- Supplied data
[Start of section]
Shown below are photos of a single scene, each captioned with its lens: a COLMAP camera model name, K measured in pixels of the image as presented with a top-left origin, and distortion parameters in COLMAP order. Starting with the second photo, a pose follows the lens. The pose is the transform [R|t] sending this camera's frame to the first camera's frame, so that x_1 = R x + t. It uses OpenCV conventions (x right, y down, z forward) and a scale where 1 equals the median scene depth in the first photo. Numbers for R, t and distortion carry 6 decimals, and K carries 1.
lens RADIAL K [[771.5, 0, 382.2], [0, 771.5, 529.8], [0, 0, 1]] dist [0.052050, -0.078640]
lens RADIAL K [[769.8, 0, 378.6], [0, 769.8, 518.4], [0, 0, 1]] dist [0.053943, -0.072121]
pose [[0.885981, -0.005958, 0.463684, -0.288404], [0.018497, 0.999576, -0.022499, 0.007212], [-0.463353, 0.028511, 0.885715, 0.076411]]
[End of section]
[Start of section]
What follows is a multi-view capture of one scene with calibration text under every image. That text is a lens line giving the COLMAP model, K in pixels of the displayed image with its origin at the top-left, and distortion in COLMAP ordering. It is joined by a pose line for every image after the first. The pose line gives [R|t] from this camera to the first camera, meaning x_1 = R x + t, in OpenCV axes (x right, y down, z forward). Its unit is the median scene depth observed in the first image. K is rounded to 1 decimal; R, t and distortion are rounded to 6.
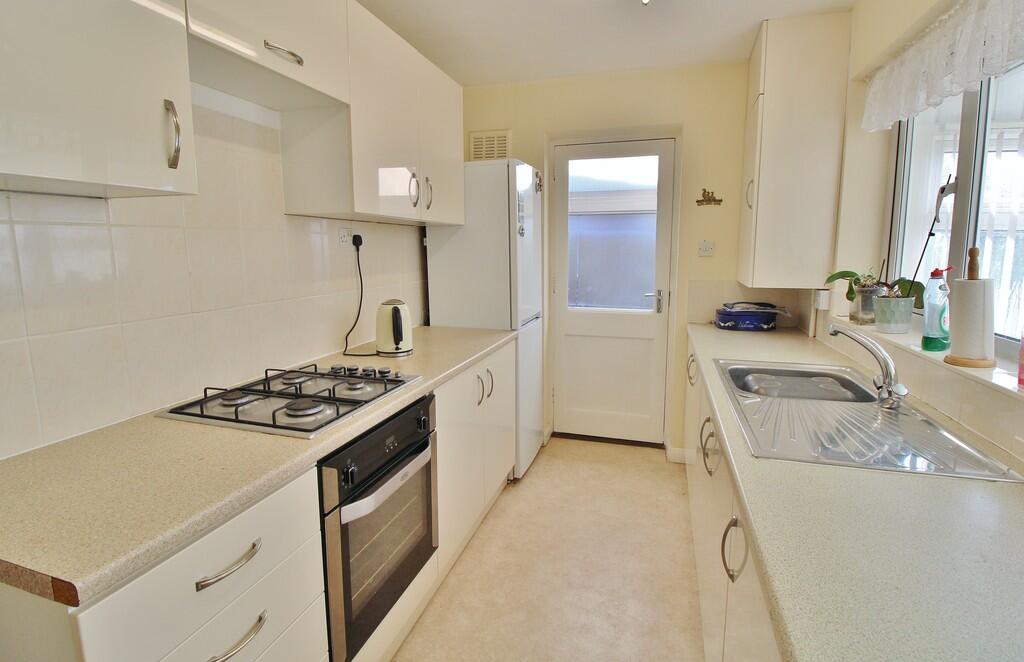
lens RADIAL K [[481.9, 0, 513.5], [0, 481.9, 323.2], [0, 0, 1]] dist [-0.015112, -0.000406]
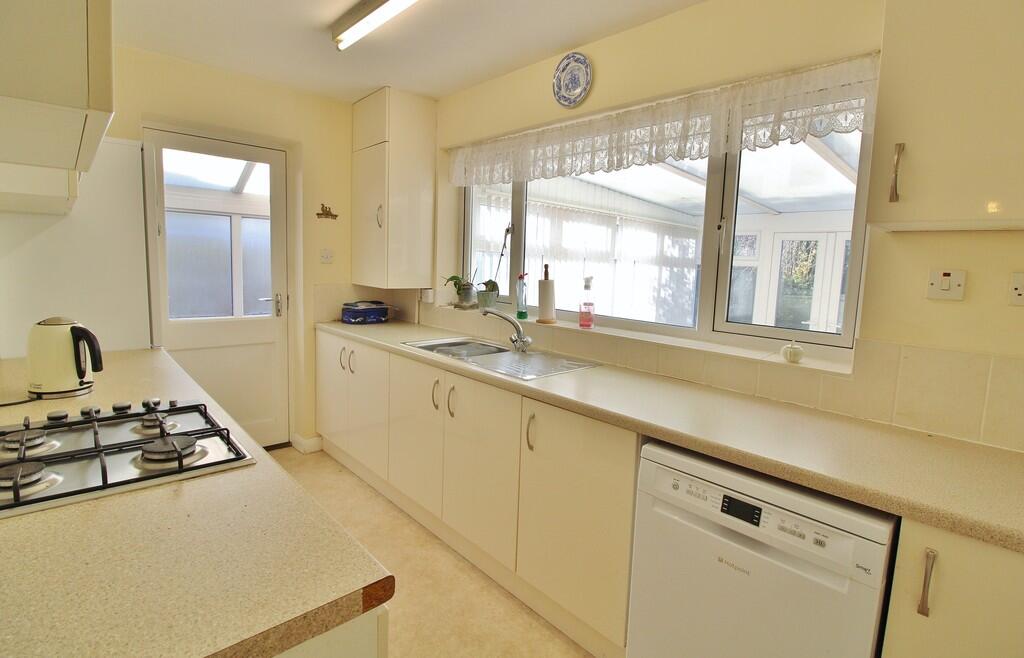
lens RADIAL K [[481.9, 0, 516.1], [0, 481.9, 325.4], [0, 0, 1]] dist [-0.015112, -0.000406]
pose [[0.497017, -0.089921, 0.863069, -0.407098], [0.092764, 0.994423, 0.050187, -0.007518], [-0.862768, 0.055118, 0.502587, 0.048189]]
[End of section]
[Start of section]
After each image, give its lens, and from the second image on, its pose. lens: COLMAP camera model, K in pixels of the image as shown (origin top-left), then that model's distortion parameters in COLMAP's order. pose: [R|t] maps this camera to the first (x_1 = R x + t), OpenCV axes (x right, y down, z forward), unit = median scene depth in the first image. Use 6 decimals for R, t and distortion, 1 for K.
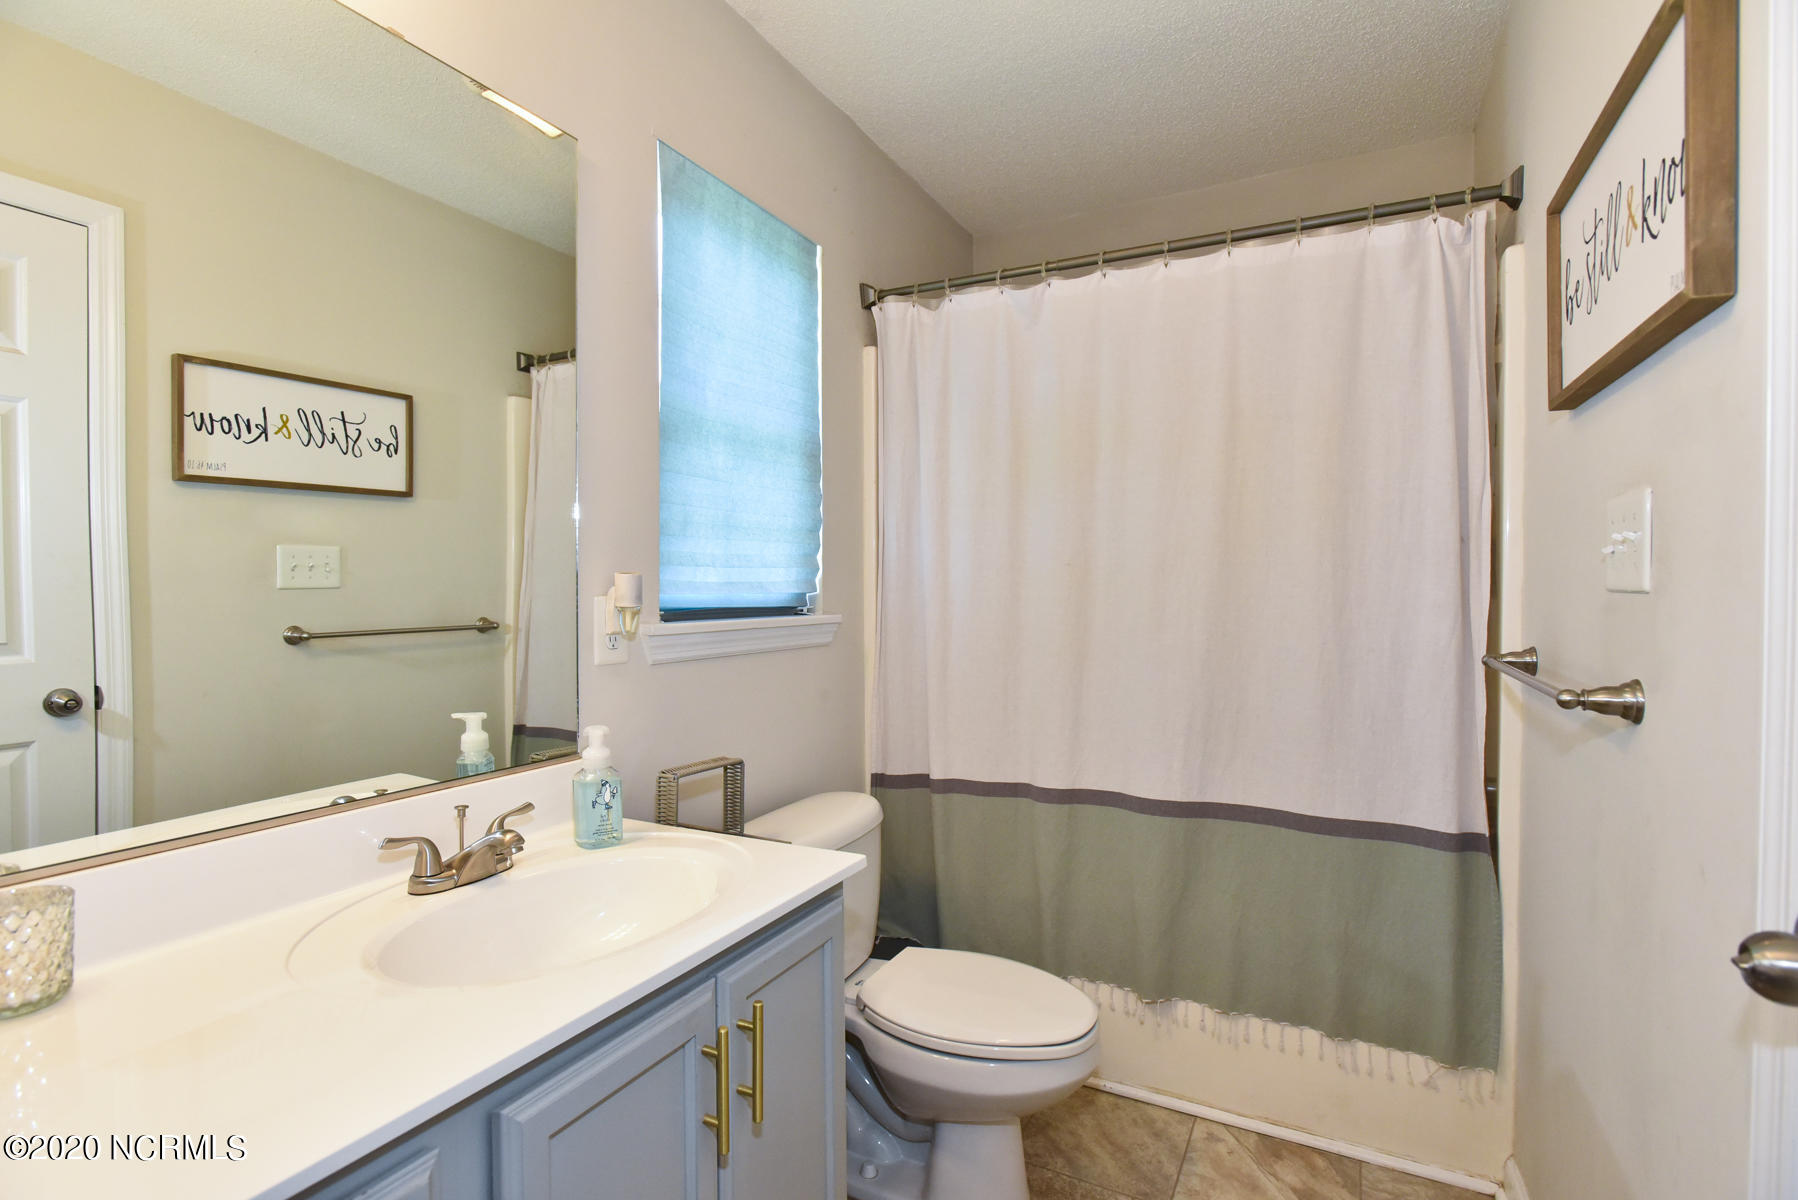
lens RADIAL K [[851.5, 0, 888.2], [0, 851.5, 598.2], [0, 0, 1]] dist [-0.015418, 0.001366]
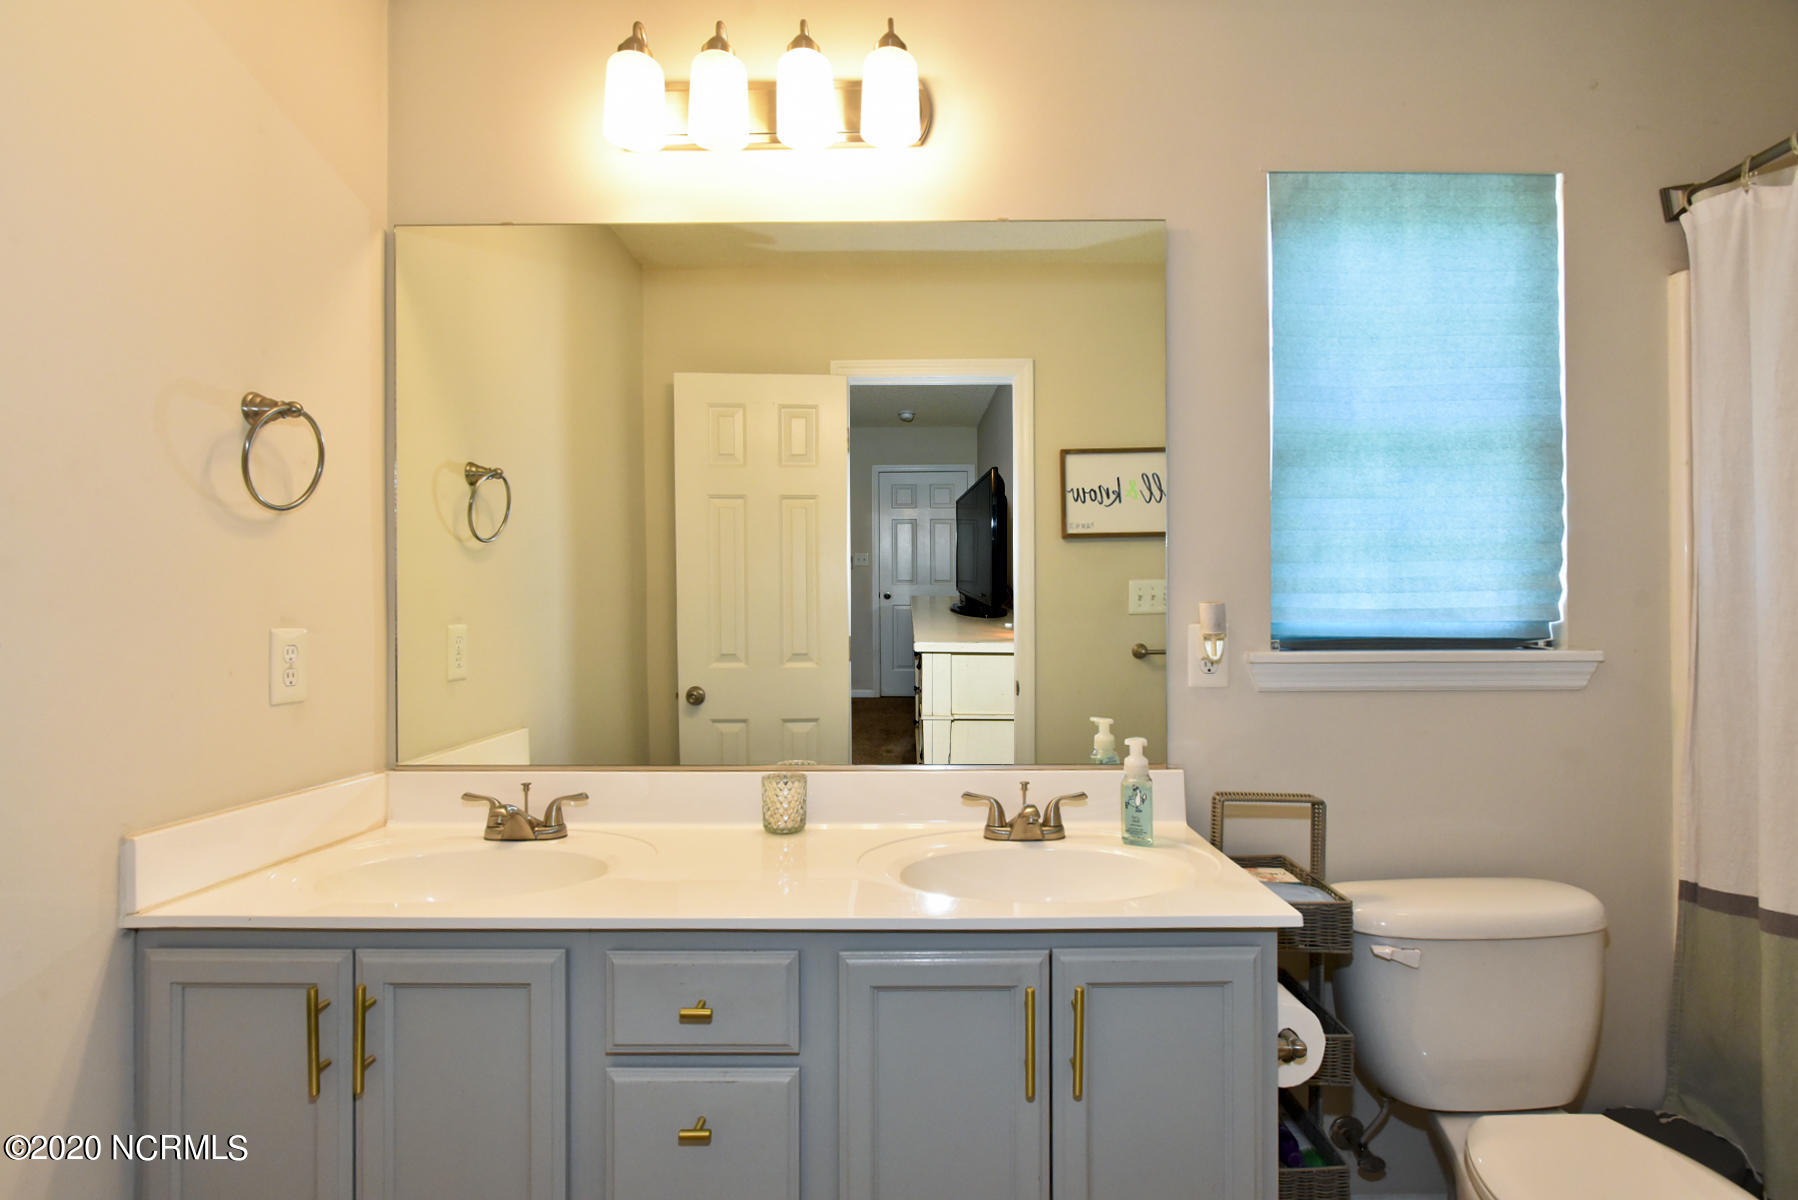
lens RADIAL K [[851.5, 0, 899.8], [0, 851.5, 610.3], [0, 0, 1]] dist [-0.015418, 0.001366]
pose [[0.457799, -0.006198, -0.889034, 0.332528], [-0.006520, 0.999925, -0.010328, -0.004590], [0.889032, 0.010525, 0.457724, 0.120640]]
[End of section]
- About this exercise
Recast the entries from the line containing "Shown below are" through the line containing "0.028511, 0.885715, 0.076411]]" as a numbered list, leaving out any blank lines.

- Answer space
1. Shown below are photos of a single scene, each captioned with its lens: a COLMAP camera model name, K measured in pixels of the image as presented with a top-left origin, and distortion parameters in COLMAP order. Starting with the second photo, a pose follows the lens. The pose is the transform [R|t] sending this camera's frame to the first camera's frame, so that x_1 = R x + t. It uses OpenCV conventions (x right, y down, z forward) and a scale where 1 equals the median scene depth in the first photo. Numbers for R, t and distortion carry 6 decimals, and K carries 1.
2. lens RADIAL K [[771.5, 0, 382.2], [0, 771.5, 529.8], [0, 0, 1]] dist [0.052050, -0.078640]
3. lens RADIAL K [[769.8, 0, 378.6], [0, 769.8, 518.4], [0, 0, 1]] dist [0.053943, -0.072121]
4. pose [[0.885981, -0.005958, 0.463684, -0.288404], [0.018497, 0.999576, -0.022499, 0.007212], [-0.463353, 0.028511, 0.885715, 0.076411]]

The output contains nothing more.